アイ・ティ・アール(ITR)は8月26日、AI関連の主要8市場である画像認識、音声認識、音声合成、テキスト・マイニング/ナレッジ活用、翻訳、検索・探索、時系列データ分析、機械学習プラットフォームの市場規模推移と予測を発表した。ITRでは、2025年度に1200億円まで達すると予測している。
 

 20年度のAI主要8市場全体の売上金額は、前年度比19.9%増の513億3000万円と大きく伸びたという。コロナ禍で新規案件の獲得に苦戦するベンダーが散見された一方、在宅勤務での業務効率化やDXの取り組みを推進する企業でAIの活用が拡大したことで、躍進したベンダーも多いとのことだ。各市場ともに新規参入ベンダーが増加傾向にあり、競争激化が進みつつあるものの、各社とも特徴ある機能やソリューションで差別化を進めているという。

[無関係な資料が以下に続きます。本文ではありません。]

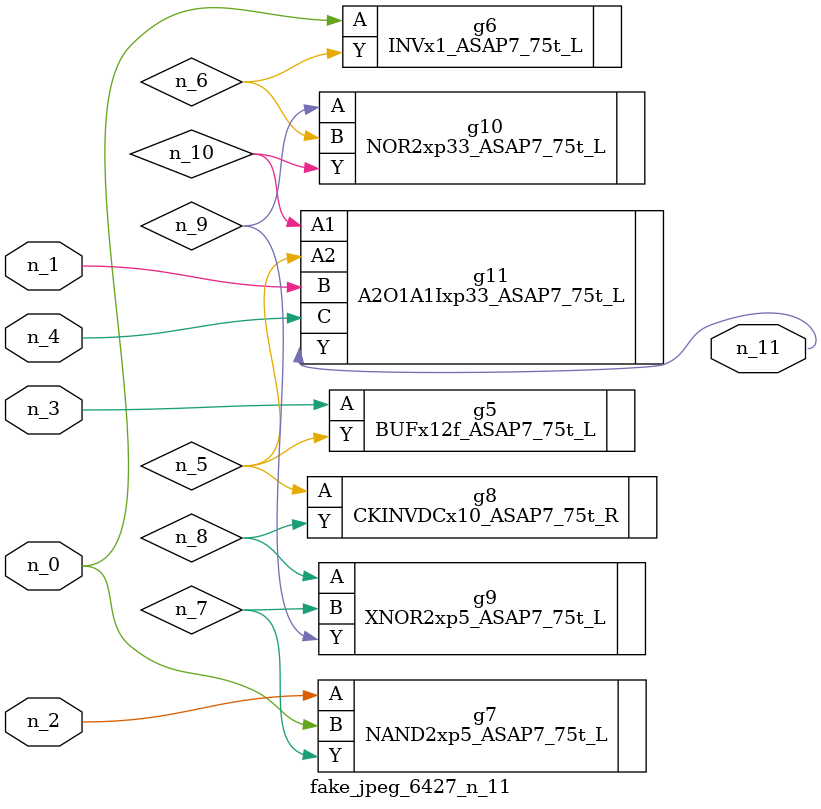
<source format=v>
module fake_jpeg_6427_n_11 (n_3, n_2, n_1, n_0, n_4, n_11);

input n_3;
input n_2;
input n_1;
input n_0;
input n_4;

output n_11;

wire n_10;
wire n_8;
wire n_9;
wire n_6;
wire n_5;
wire n_7;

BUFx12f_ASAP7_75t_L g5 ( 
.A(n_3),
.Y(n_5)
);

INVx1_ASAP7_75t_L g6 ( 
.A(n_0),
.Y(n_6)
);

NAND2xp5_ASAP7_75t_L g7 ( 
.A(n_2),
.B(n_0),
.Y(n_7)
);

CKINVDCx10_ASAP7_75t_R g8 ( 
.A(n_5),
.Y(n_8)
);

XNOR2xp5_ASAP7_75t_L g9 ( 
.A(n_8),
.B(n_7),
.Y(n_9)
);

NOR2xp33_ASAP7_75t_L g10 ( 
.A(n_9),
.B(n_6),
.Y(n_10)
);

A2O1A1Ixp33_ASAP7_75t_L g11 ( 
.A1(n_10),
.A2(n_5),
.B(n_1),
.C(n_4),
.Y(n_11)
);


endmodule
</source>
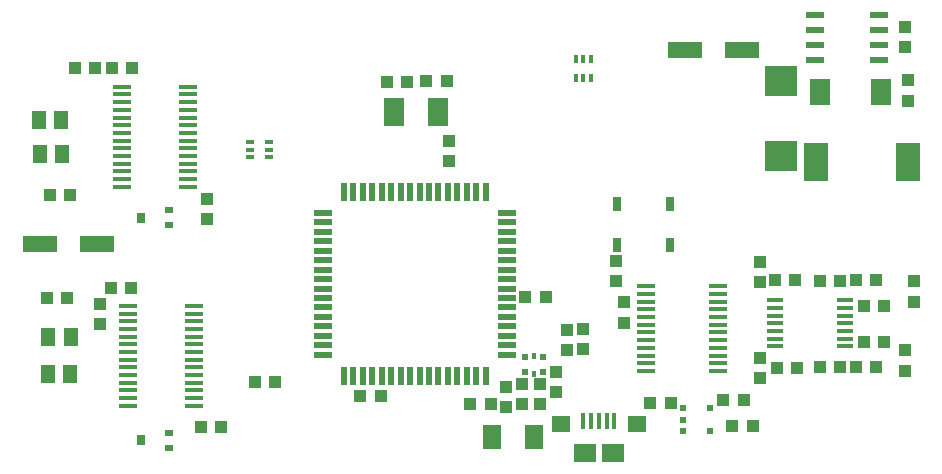
<source format=gtp>
G75*
G70*
%OFA0B0*%
%FSLAX24Y24*%
%IPPOS*%
%LPD*%
%AMOC8*
5,1,8,0,0,1.08239X$1,22.5*
%
%ADD10R,0.0591X0.0197*%
%ADD11R,0.0197X0.0591*%
%ADD12R,0.0644X0.0173*%
%ADD13R,0.0551X0.0157*%
%ADD14R,0.0394X0.0433*%
%ADD15R,0.0433X0.0394*%
%ADD16R,0.0669X0.0945*%
%ADD17R,0.0630X0.0551*%
%ADD18R,0.0157X0.0531*%
%ADD19R,0.0748X0.0630*%
%ADD20R,0.0157X0.0197*%
%ADD21R,0.0197X0.0197*%
%ADD22R,0.0591X0.0827*%
%ADD23R,0.0413X0.0425*%
%ADD24R,0.0425X0.0413*%
%ADD25R,0.0630X0.0118*%
%ADD26R,0.0512X0.0591*%
%ADD27R,0.1181X0.0551*%
%ADD28R,0.0118X0.0276*%
%ADD29R,0.0315X0.0472*%
%ADD30R,0.0276X0.0354*%
%ADD31R,0.0276X0.0236*%
%ADD32R,0.0709X0.0866*%
%ADD33R,0.0610X0.0236*%
%ADD34R,0.0787X0.1260*%
%ADD35R,0.1063X0.1004*%
%ADD36R,0.0276X0.0118*%
D10*
X016093Y004979D03*
X016093Y005294D03*
X016093Y005609D03*
X016093Y005924D03*
X016093Y006239D03*
X016093Y006554D03*
X016093Y006869D03*
X016093Y007184D03*
X016093Y007499D03*
X016093Y007814D03*
X016093Y008129D03*
X016093Y008443D03*
X016093Y008758D03*
X016093Y009073D03*
X016093Y009388D03*
X016093Y009703D03*
X022235Y009703D03*
X022235Y009388D03*
X022235Y009073D03*
X022235Y008758D03*
X022235Y008443D03*
X022235Y008129D03*
X022235Y007814D03*
X022235Y007499D03*
X022235Y007184D03*
X022235Y006869D03*
X022235Y006554D03*
X022235Y006239D03*
X022235Y005924D03*
X022235Y005609D03*
X022235Y005294D03*
X022235Y004979D03*
D11*
X021526Y004270D03*
X021211Y004270D03*
X020896Y004270D03*
X020581Y004270D03*
X020266Y004270D03*
X019951Y004270D03*
X019636Y004270D03*
X019321Y004270D03*
X019006Y004270D03*
X018691Y004270D03*
X018377Y004270D03*
X018062Y004270D03*
X017747Y004270D03*
X017432Y004270D03*
X017117Y004270D03*
X016802Y004270D03*
X016802Y010412D03*
X017117Y010412D03*
X017432Y010412D03*
X017747Y010412D03*
X018062Y010412D03*
X018377Y010412D03*
X018691Y010412D03*
X019006Y010412D03*
X019321Y010412D03*
X019636Y010412D03*
X019951Y010412D03*
X020266Y010412D03*
X020581Y010412D03*
X020896Y010412D03*
X021211Y010412D03*
X021526Y010412D03*
D12*
X026880Y007256D03*
X026880Y007001D03*
X026880Y006745D03*
X026880Y006489D03*
X026880Y006233D03*
X026880Y005977D03*
X026880Y005721D03*
X026880Y005465D03*
X026880Y005209D03*
X026880Y004953D03*
X026880Y004697D03*
X026880Y004441D03*
X029282Y004441D03*
X029282Y004697D03*
X029282Y004953D03*
X029282Y005209D03*
X029282Y005465D03*
X029282Y005721D03*
X029282Y005977D03*
X029282Y006233D03*
X029282Y006489D03*
X029282Y006745D03*
X029282Y007001D03*
X029282Y007256D03*
D13*
X031168Y006794D03*
X031168Y006538D03*
X031168Y006282D03*
X031168Y006026D03*
X031168Y005770D03*
X031168Y005514D03*
X031168Y005258D03*
X033491Y005258D03*
X033491Y005514D03*
X033491Y005770D03*
X033491Y006026D03*
X033491Y006282D03*
X033491Y006538D03*
X033491Y006794D03*
D14*
X034132Y006609D03*
X034802Y006609D03*
X034538Y007459D03*
X033869Y007459D03*
X033337Y007447D03*
X032668Y007447D03*
X031853Y007487D03*
X031184Y007487D03*
X034140Y005408D03*
X034810Y005408D03*
X034526Y004566D03*
X033857Y004566D03*
X033337Y004566D03*
X032668Y004566D03*
X031900Y004546D03*
X031231Y004546D03*
X014510Y004058D03*
X013841Y004058D03*
X012719Y002562D03*
X012050Y002562D03*
X008684Y006006D03*
X008684Y006676D03*
D15*
X007581Y006873D03*
X006912Y006873D03*
X009038Y007188D03*
X009707Y007188D03*
X012247Y009491D03*
X012247Y010160D03*
X007680Y010317D03*
X007010Y010317D03*
X007837Y014550D03*
X008506Y014550D03*
X009077Y014530D03*
X009747Y014530D03*
X025869Y008093D03*
X025869Y007424D03*
X024786Y005829D03*
X024235Y005810D03*
X024235Y005140D03*
X024786Y005160D03*
X023861Y004392D03*
X023329Y003999D03*
X023861Y003723D03*
X023329Y003329D03*
X022739Y003329D03*
X022739Y003999D03*
X030684Y004199D03*
X030684Y004869D03*
X030668Y007408D03*
X030668Y008077D03*
D16*
X019943Y013073D03*
X018487Y013073D03*
D17*
X024038Y002660D03*
X026558Y002660D03*
D18*
X025810Y002758D03*
X025554Y002758D03*
X025298Y002758D03*
X025042Y002758D03*
X024786Y002758D03*
D19*
X024825Y001695D03*
X025770Y001695D03*
D20*
X023132Y004353D03*
X023132Y004943D03*
D21*
X022837Y004904D03*
X022837Y004392D03*
X023428Y004392D03*
X023428Y004904D03*
X028113Y003191D03*
X028113Y002817D03*
X028113Y002443D03*
X029018Y002443D03*
X029018Y003191D03*
D22*
X023152Y002247D03*
X021735Y002247D03*
D23*
X021705Y003349D03*
X021016Y003349D03*
X018024Y003605D03*
X017335Y003605D03*
X022847Y006892D03*
X023536Y006892D03*
X027001Y003369D03*
X027690Y003369D03*
X029441Y003467D03*
X030130Y003467D03*
X030426Y002601D03*
X029737Y002601D03*
X018910Y014058D03*
X019540Y014097D03*
X020229Y014097D03*
X018221Y014058D03*
D24*
X020298Y012119D03*
X020298Y011430D03*
X026144Y006725D03*
X026144Y006036D03*
X022188Y003910D03*
X022188Y003221D03*
X035514Y004441D03*
X035514Y005130D03*
X035790Y006745D03*
X035790Y007434D03*
X035613Y013438D03*
X035613Y014127D03*
X035495Y015229D03*
X035495Y015918D03*
D25*
X009609Y003280D03*
X009609Y003536D03*
X009609Y003792D03*
X009609Y004048D03*
X009609Y004304D03*
X009609Y004560D03*
X009609Y004816D03*
X009609Y005071D03*
X009609Y005327D03*
X009609Y005583D03*
X009609Y005839D03*
X009609Y006095D03*
X009609Y006351D03*
X009609Y006607D03*
X011814Y006607D03*
X011814Y006351D03*
X011814Y006095D03*
X011814Y005839D03*
X011814Y005583D03*
X011814Y005327D03*
X011814Y005071D03*
X011814Y004816D03*
X011814Y004560D03*
X011814Y004304D03*
X011814Y004048D03*
X011814Y003792D03*
X011814Y003536D03*
X011814Y003280D03*
X011597Y010583D03*
X011597Y010839D03*
X011597Y011095D03*
X011597Y011351D03*
X011597Y011607D03*
X011597Y011863D03*
X011597Y012119D03*
X011597Y012375D03*
X011597Y012630D03*
X011597Y012886D03*
X011597Y013142D03*
X011597Y013398D03*
X011597Y013654D03*
X011597Y013910D03*
X009392Y013910D03*
X009392Y013654D03*
X009392Y013398D03*
X009392Y013142D03*
X009392Y012886D03*
X009392Y012630D03*
X009392Y012375D03*
X009392Y012119D03*
X009392Y011863D03*
X009392Y011607D03*
X009392Y011351D03*
X009392Y011095D03*
X009392Y010839D03*
X009392Y010583D03*
D26*
X007404Y011676D03*
X006656Y011676D03*
X006636Y012817D03*
X007384Y012817D03*
X007699Y005554D03*
X006951Y005554D03*
X006932Y004333D03*
X007680Y004333D03*
D27*
X008566Y008664D03*
X006676Y008664D03*
X028172Y015140D03*
X030062Y015140D03*
D28*
X025042Y014825D03*
X024786Y014825D03*
X024530Y014825D03*
X024530Y014195D03*
X024786Y014195D03*
X025042Y014195D03*
D29*
X025918Y010003D03*
X027670Y010003D03*
X027670Y008625D03*
X025918Y008625D03*
D30*
X010022Y009550D03*
X010022Y002129D03*
D31*
X010967Y002384D03*
X010967Y001873D03*
X010967Y009294D03*
X010967Y009806D03*
D32*
X032680Y013723D03*
X034688Y013723D03*
D33*
X034629Y014804D03*
X034630Y015304D03*
X034630Y015804D03*
X034629Y016304D03*
X032503Y016304D03*
X032503Y015804D03*
X032503Y015304D03*
X032503Y014804D03*
D34*
X032542Y011400D03*
X035613Y011400D03*
D35*
X031361Y011607D03*
X031361Y014107D03*
D36*
X014314Y012069D03*
X014314Y011814D03*
X014314Y011558D03*
X013684Y011558D03*
X013684Y011814D03*
X013684Y012069D03*
M02*

</source>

 AI主要8市場の中で、20年度に売上金額を最も伸ばしたのは機械学習プラットフォーム市場で同44.0%増。参入ベンダーの増加や低価格化も進んでいることから、今後も導入が拡大するとITRでは見込む。次いで高い伸びを示したのは、翻訳市場で同38.0%増。コロナ禍で海外とのやり取りの書面活用が増加したことなどを背景に、製造業を中心とした大企業での全社導入が増えたという。
 20年度に高い伸びを示し、今後も拡大が予想されることから、AI主要8市場のCAGR(20〜25年度)は18.7%と予測。そのため、25年度に1200億円まで達するとITRでは捉えている。